Description
Netty4HttpServerTransport
uses the settings http.netty.receive_predictor_min
and http.netty.receive_predictor_max
to provide a properly configured RecvByteBufAllocator
implementation to Netty. Their default value is controlled by the setting transport.netty.receive_predictor_size
which varies between 64 kb and 512 kb (per allocated buffer).
The before-mentioned allocator is responsible for allocating memory buffers when handling incoming network packets and Netty will allocate one buffer per network packet.
We have run comparative benchmarks (nyc_taxis) track, once locally (i.e. via loopback) and once distributed (i.e. via a Ethernet) and analyzed the allocation behavior of Elasticsearch.

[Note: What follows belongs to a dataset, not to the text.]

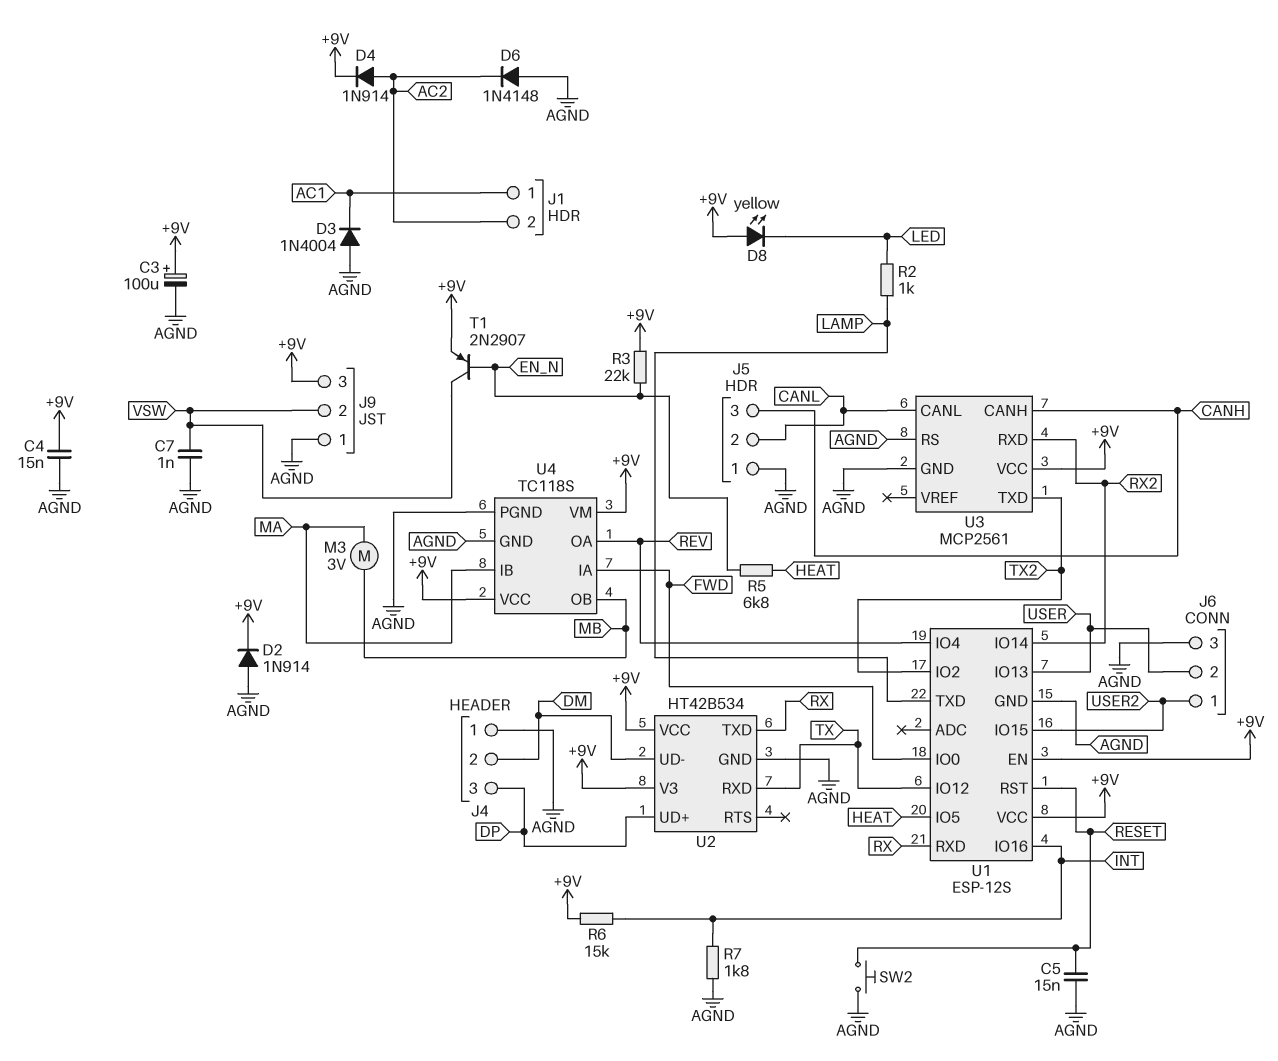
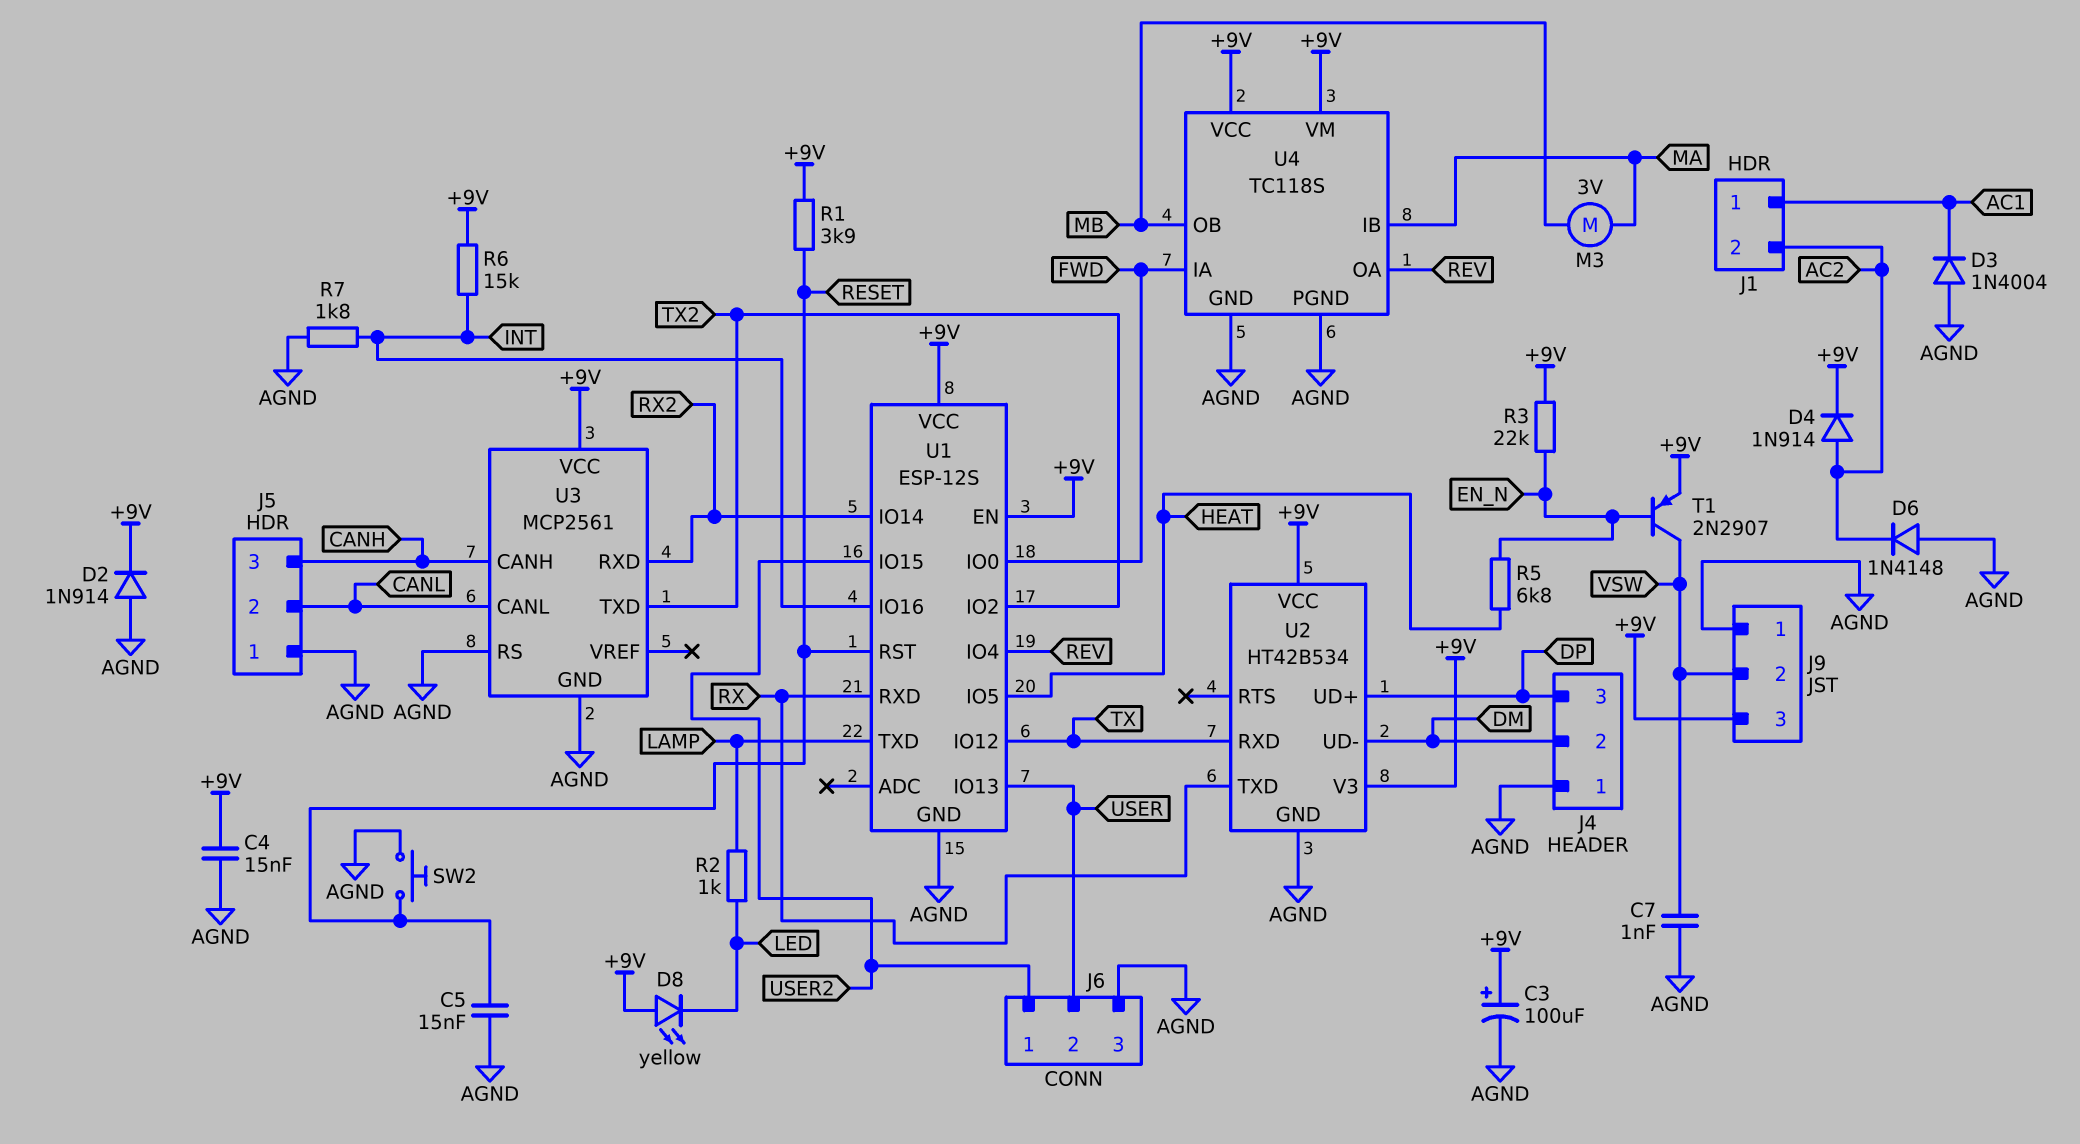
R1: none -> 3.9k (+9V, RESET)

Network Connection Type | Bytes allocated outside of TLABs on network layer |
---|---|
Loopback | ~ 78 GB |
Ethernet | ~ 2.13 TB |
Note: On this particular machine transport.netty.receive_predictor_size
was 512kb.
The root cause seems to be related to MTU (which differs greatly between loopback and regular network devices (65536 vs. 1500)). A smaller MTU leads to more network packets (but the buffer size stays the same) thus leading to more GC pressure.
In a custom build of Elasticsearch we set http.netty.receive_predictor_min
to 5kb and http.netty.receive_predictor_max
to 64kb and got comparable allocation behavior between local and distributed benchmarks.
Note: Our analysis focused only Netty4HttpServerTransport
for a single Elasticsearch node. It is expected that Netty4Transport
exhibits similar behavior and we should change the buffer size there too.